Now a question that has often entered all of your minds-and everyone who lives in the world — at one time or another, is, “Why are we here?” We don’t believe in God — we pretend not to believe in God. Well, you’ve got to believe in the universe, don’t you? You have to believe in the universe.
Now, why are you here? I’ll tell you why you’re here. You’ve been put here because the universe exists. There’s no use in the universe existing, if there isn’t someone there to see it. Your job is to see it. Your job is to witness. To witness; to understand; to comprehend and to celebrate! To celebrate with your lives. At the end of your life, if you don’t come to that end and look back and realize that you did not celebrate, then you wasted it…

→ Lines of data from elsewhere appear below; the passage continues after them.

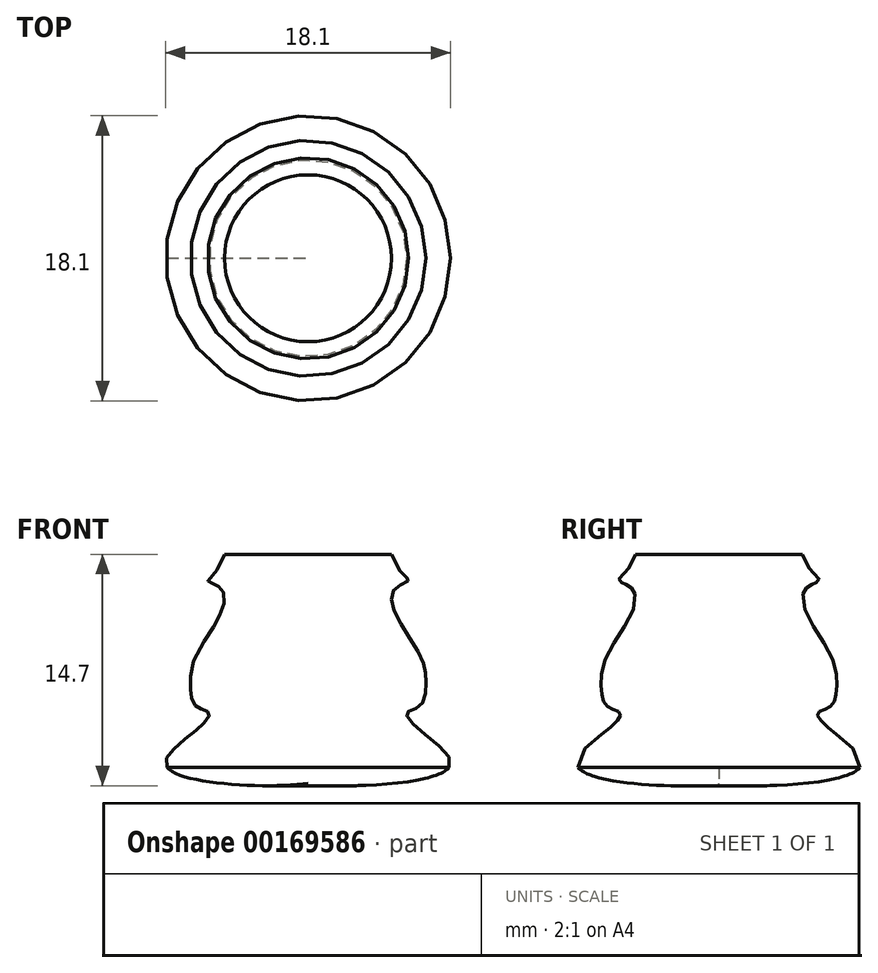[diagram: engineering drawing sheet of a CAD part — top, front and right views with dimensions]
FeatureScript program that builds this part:
annotation { "Feature Type Name" : "Feature", "Feature Type Description" : "" }
export const myFeature = defineFeature(function(context is Context, id is Id, definition is map)
    precondition{}
    {
        {
            var Q0;
            Q0=qCreatedBy(makeId("Front.planeOp"),FACE);
            var sketch = newSketch(context, id + "F0", { "sketchPlane" : qUnion([Q0])});
            skLineSegment(sketch, "E0.left", {"start": v(0, 42.86) * mm, "end": v(0, 38.2) * mm});
            skPoint(sketch, "E1.orphan", {"position": v(0, 46.2) * mm});
            skFitSpline(sketch, "E2", {"points": [v(-5, 38.2) * mm, v(-5, 36.1) * mm, v(-4.18, 35.16) * mm, v(-5.79, 26.78) * mm, v(-6.38, 26.1) * mm, v(-5.54, 25.6) * mm, v(-5.45, 24.24) * mm, v(-7.23, 21.1) * mm, v(-7.48, 19.59) * mm, v(-7.14, 18.15) * mm, v(-6.3, 17.73) * mm, v(-6.97, 16.71) * mm, v(-9, 14.3) * mm, v(0, 13.22) * mm], "startDerivative": vector(-4, -17.38) * mm, "endDerivative": vector(48.53, 7.54) * mm});
            skLineSegment(sketch, "E3", {"start": v(-8.96, 14.24) * mm, "end": v(0, 14.2) * mm});
            skLineSegment(sketch, "E4", {"start": v(0, 26.52) * mm, "end": v(0, 13.22) * mm});
            skPoint(sketch, "E5.orphan", {"position": v(216.1, 13.22) * mm});
            skLineSegment(sketch, "E6", {"start": v(0, 26.52) * mm, "end": v(0, 27.77) * mm});
            skLineSegment(sketch, "E7", {"start": v(-5.3, 27.77) * mm, "end": v(0, 27.77) * mm});
            skPoint(sketch, "E0.bottom.end.orphan", {"position": v(-5, 46.2) * mm});
            skSolve(sketch);
        }
        {
            var Q0;
            Q0=qCreatedBy(makeId("Front.planeOp"),FACE);
            var sketch = newSketch(context, id + "F1", { "sketchPlane" : qUnion([Q0])});
            skLineSegment(sketch, "E8", {"start": v(0, 42.86) * mm, "end": v(0, 13.5) * mm});
            skSolve(sketch);
        }
        {
            var Q0;
            Q0=qSketchRegion(id+"F0",true);
            var Q1;
            Q1=sQuery(id+"F1.wireOp",EDGE,"E8");
            revolve(context, id + "F2", {"entities" : qUnion([Q0]), "axis" : qUnion([Q1]), "revolveType" : RevolveType.FULL});
        }
    });
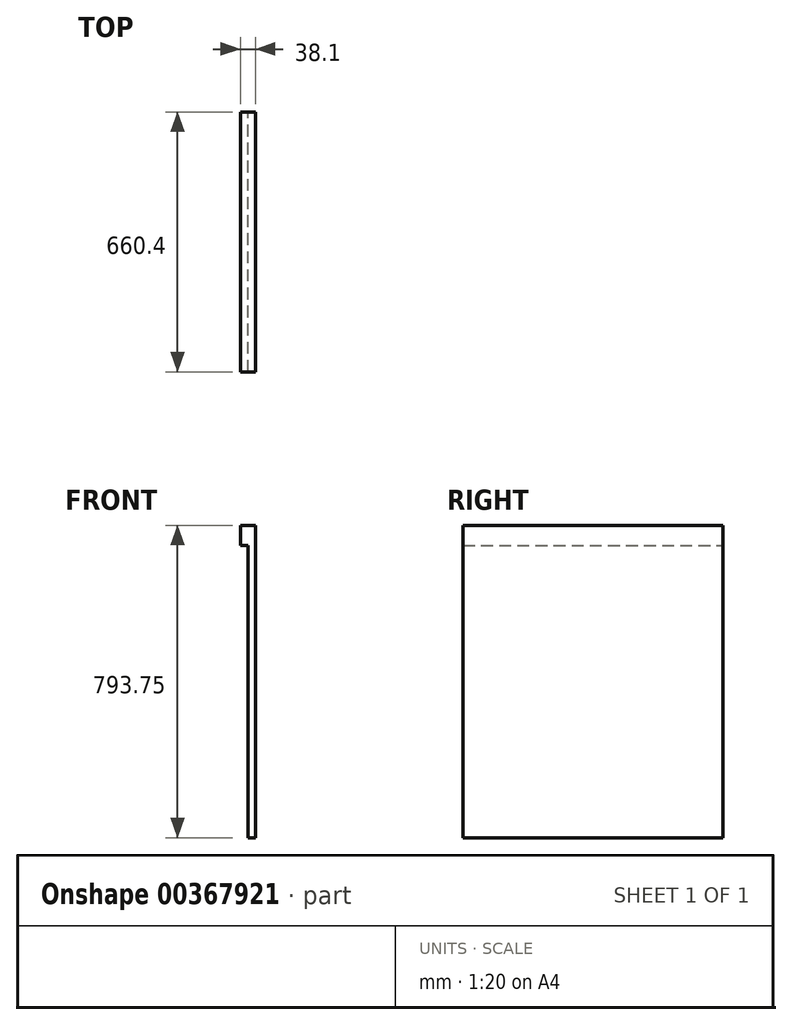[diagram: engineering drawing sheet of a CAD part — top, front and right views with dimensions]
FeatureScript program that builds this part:
annotation { "Feature Type Name" : "Feature", "Feature Type Description" : "" }
export const myFeature = defineFeature(function(context is Context, id is Id, definition is map)
    precondition{}
    {
        {
            var Q0;
            Q0=qCreatedBy(makeId("Right.planeOp"),FACE);
            var sketch = newSketch(context, id + "F0", { "sketchPlane" : qUnion([Q0])});
            skLineSegment(sketch, "E0.bottom", {"start": v(-305.68, 379.3) * mm, "end": v(354.72, 379.3) * mm});
            skLineSegment(sketch, "E0.top", {"start": v(-305.68, -414.45) * mm, "end": v(354.72, -414.45) * mm});
            skLineSegment(sketch, "E0.left", {"start": v(-305.68, 379.3) * mm, "end": v(-305.68, -414.45) * mm});
            skLineSegment(sketch, "E0.right", {"start": v(354.72, 379.3) * mm, "end": v(354.72, -414.45) * mm});
            skLineSegment(sketch, "E1.top", {"start": v(-305.68, 328.5) * mm, "end": v(354.72, 328.5) * mm});
            skLineSegment(sketch, "E1.left", {"start": v(-305.68, 379.3) * mm, "end": v(-305.68, 328.5) * mm});
            skLineSegment(sketch, "E1.right", {"start": v(354.72, 379.3) * mm, "end": v(354.72, 328.5) * mm});
            skSolve(sketch);
        }
        {
            var Q0;
            Q0=makeQuery(id+"F0.imprint","IMPRINT",FACE,{"disambiguationData":[TD([[makeQuery(id+"F0.imprint","IMPRINT",EDGE,{"derivedFrom":sQuery(id+"F0.wireOp",EDGE,"E0.bottom")}),-1.0]])]});
            extrude(context, id + "F1", {"entities" : qUnion([Q0]), "depth" : 19.05 * mm});
        }
        {
            var Q0;
            Q0=makeQuery(id+"F0.imprint","IMPRINT",FACE,{"disambiguationData":[TD([[makeQuery(id+"F0.imprint","IMPRINT",EDGE,{"derivedFrom":sQuery(id+"F0.wireOp",EDGE,"E0.bottom")}),-1.0]])]});
            extrude(context, id + "F2", {"entities" : qUnion([Q0]), "oppositeDirection" : true, "depth" : 19.05 * mm});
        }
        {
            var Q0;
            Q0=makeQuery(id+"F0.imprint","IMPRINT",FACE,{"disambiguationData":[TD([[makeQuery(id+"F0.imprint","IMPRINT",EDGE,{"derivedFrom":sQuery(id+"F0.wireOp",EDGE,"E0.bottom")}),-1.0]])]});
            var Q1;
            Q1=makeQuery(id+"F0.imprint","IMPRINT",FACE,{"disambiguationData":[TD([[makeQuery(id+"F0.imprint","IMPRINT",EDGE,{"derivedFrom":sQuery(id+"F0.wireOp",EDGE,"E0.top")}),1.0]])]});
            extrude(context, id + "F3", {"entities" : qUnion([Q0, Q1]), "operationType" : NewBodyOperationType.ADD, "depth" : 19.05 * mm});
        }
    });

When I was 11 years old, I looked at the back of my hand one day. And I turned my hands over. And I looked at the little hairs on the back of my hand, and I said, “My, God, I’m alive! Why didn’t someone tell me? Why didn’t someone tell me?” You’ve all had that moment. Today is one of those moments. You are especially alive. So that you look at yourself, and you say, “I’m in here. I’m looking out. I’m perceiving. And I’m willing to celebrate.” Wonderful thing . . . wonderful thing, indeed. And I put that in one of my books. The moment of discovery that you’re inside this incredible being, and you’re looking out.
Bonus: “Wear Sunscreen.”
Perhaps one of the best known “Commencement Speeches” in recent history is a rhythmic one, often incorrectly attributed to writer/director Baz Luhrmann, who once mistakenly attributed it to Kurt Vonnegut. Where did it actually originate? Chicago Tribune columnist Mary Schmich wrote it as a hypothetical exercise on what advice she would impart to graduates given the opportunity. And her words of wisdom were clearly heeded. Luhrmann used the essay verbatim in his hit single and 90s staple “Everybody’s Free (To Wear Sunscreen).”
Don’t worry about the future. Or worry, but know that worrying is as effective as trying to solve an algebra equation by chewing bubble gum. The real troubles in your life are apt to be things that never crossed your worried mind, the kind that blindside you at 4 p.m. on some idle Tuesday. Do one thing every day that scares you. Sing. Don’t be reckless with other people’s hearts. Don’t put up with people who are reckless with yours. Floss. Don’t waste your time on jealousy. Sometimes you’re ahead, sometimes you’re behind. The race is long and, in the end, it’s only with yourself.